» Challenges:
(1) From the article on social media and Ireland's Eighth Amendment referendum, list every limitation the author identifies in the scope of Twitter's update on Russian interference.
(2) Write the next few paragraphs of the article on social media and Ireland's Eighth Amendment referendum, picking up after its final sentence.

» Given text:
┏━━

How will Ireland handle social media in the Eighth Amendment referendum?

The spread of mis or disinformation around referendums on social media could harm our democracy, writes Gavin Sheridan.

BEFORE LOOKING AT how Ireland handles social media in the upcoming referendum to repeal the Eighth Amendment to the Constitution we should first seek to examine how other countries – particularly the US – have experienced its (mis)use, and if possible see what can be learned.

2017 was a year where the big social platforms went from a position of outright denial that their platforms had been used by foreign actors during the United States election, to a position were they all but admitted that not only did it happen, but that it was a far larger operation than they realised.

Last Friday, Facebook and Twitter both made important announcements in relation their respective roles in relation to election processes.

For its part, Twitter published an update on its investigation into Russian interference in the 2016 US Presidential Election. Twitter revealed that it was “emailing notifications to 677,775 people in the US who followed one of these accounts or retweeted or liked a Tweet from these accounts during the election period”.

This might sound like an exercise in transparency but when you dig deeper you realise Twitter is leaving lots out.

Twitter is only including accounts believed to be connected to the Russian Internet Research Agency (IRA) – not other possible troll farms or constructed bot armies; they also only include the 10 weeks leading up to the election, not the period from the beginning of the primaries; they also leave out people like us – who live outside the US but followed the US election closely.

‘Russian actors created 80,000 Facebook posts that reached 126 million people in the US’

Facebook meanwhile has been dragged kicking and screaming to an admission that its platform can be used to manipulate elections. Facebook CEO Mark Zuckerburg in 2016 laughed off a suggestion that fake content could have influenced the US election. “I think it’s a pretty crazy idea” that it “influenced the (US) election in any way,” he said.

┗━━

» Given material:
┏━━

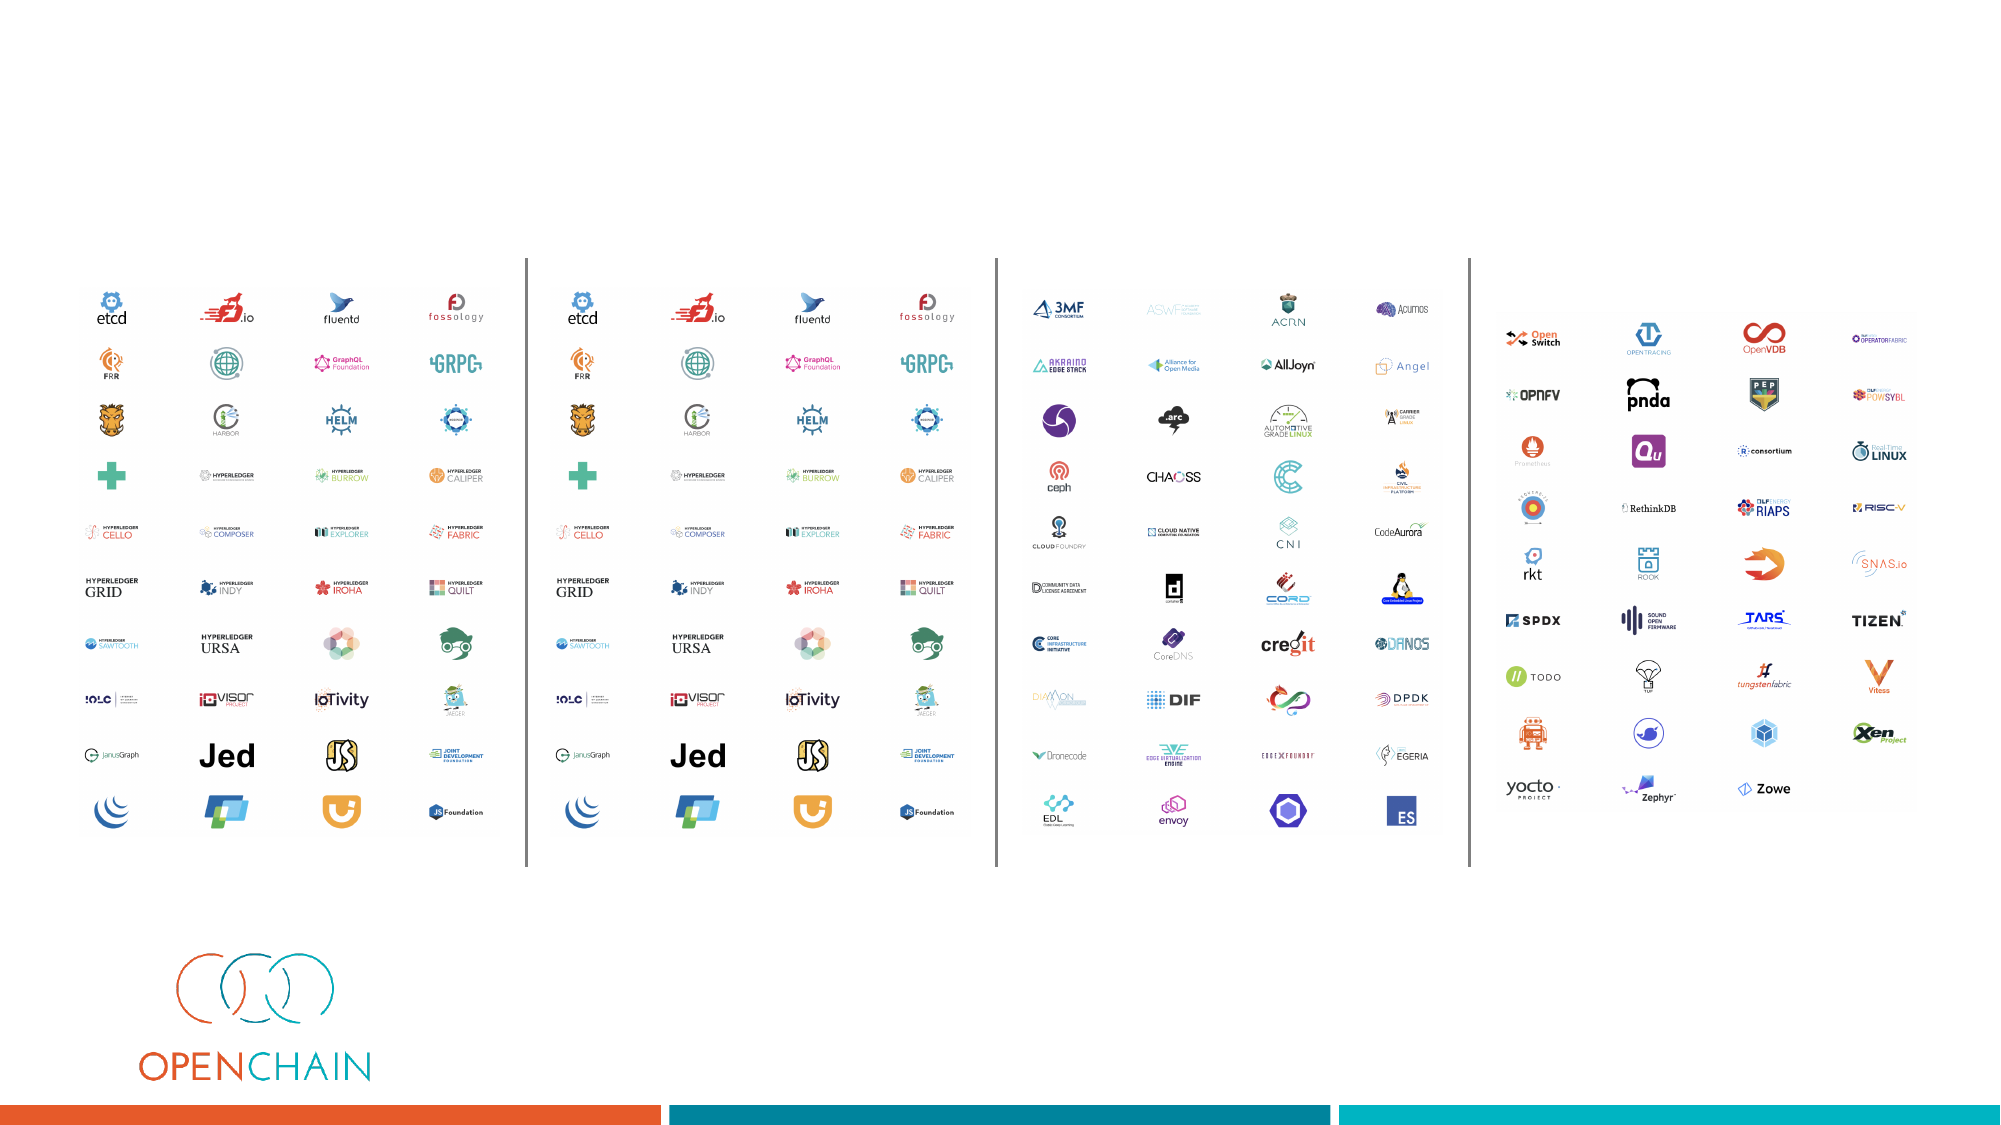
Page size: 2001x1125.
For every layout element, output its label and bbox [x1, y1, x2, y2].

┗━━

» Answers to the exercise:
(1)
- It includes only accounts believed to be connected to the Russian Internet Research Agency (IRA), not other possible troll farms or constructed bot armies.
- It covers only the 10 weeks leading up to the election, not the period from the beginning of the primaries.
- It leaves out people who live outside the US but followed the US election closely.

(2)
Many at the time thought it was crazy that Zuckerburg either didn’t understand how Facebook was being used, or was willfully negligent.

Fast forward to a statement Facebook published just this week: “Although we didn’t know it at the time, we discovered that these Russian actors created 80,000 posts that reached around 126 million people in the US over a two-year period.”

Not only was there an influence operation, but it likely reached a majority of US voters. The statement continued:

At its best, [Facebook] allows us to express ourselves and take action. At its worst, it allows people to spread misinformation and corrode democracy.

Facebook has announced a number of measures that are currently being trialled to increase transparency on the platform – but it seems unlikely these measures will be rolled out in time for the referendum here.

And we haven’t even touched on how echo chambers and the spread of false information across the network can undermine how people see the world, and reality, or on how similar behaviours are seen on other platforms like Google and YouTube.

How do we think about this issue in relation to the upcoming referendum in Ireland?
There are a number of overlapping problems related to how a referendum should be run freely and fairly in light of the revelations of the past year. And we should look at this problem from first principles and then see whether our laws and rules around elections and referenda are adequate enough to ensure they are free and fair.

The first lesson to learn from the US election is that attempts to message voters by Russia started long before election day – there was preparation of the pages, the ads and the building of communities around divisive topic long before polling day.

This leads to some obvious questions for legislators: Should foreign actors be allowed to do this in the context of an upcoming referendum? For both domestic and foreign actor purposes when does the clock start ticking on political messaging in the context of the referendum in question? One month before the vote date? Six months? 12 months? Should dates be announced very well in advance?

A second lesson from the US election was the use of bots and/or “cyborgs”. Bots are automatically created accounts that tend to tweet automatically or semi-automatically, while cyborgs are networks of Twitter accounts run manually by one or more people often in order to give the impression that a fringe view is more mainstream than it actually is.

Should anyone be able to create false impressions of reality?

Ireland only has a population of 4 million people. I could conceivably create 500,000 bot accounts tomorrow – with the right tools and determination – I could then stock these bot accounts with divisive rhetoric on the subject of abortion – taking one side, or the other, or both – and then programme these bots to look like real people and tweet with the hashtags of all the major TV and radio shows in Ireland. Theoretically I could do the same to the comments below TheJournal’s stories – including this one.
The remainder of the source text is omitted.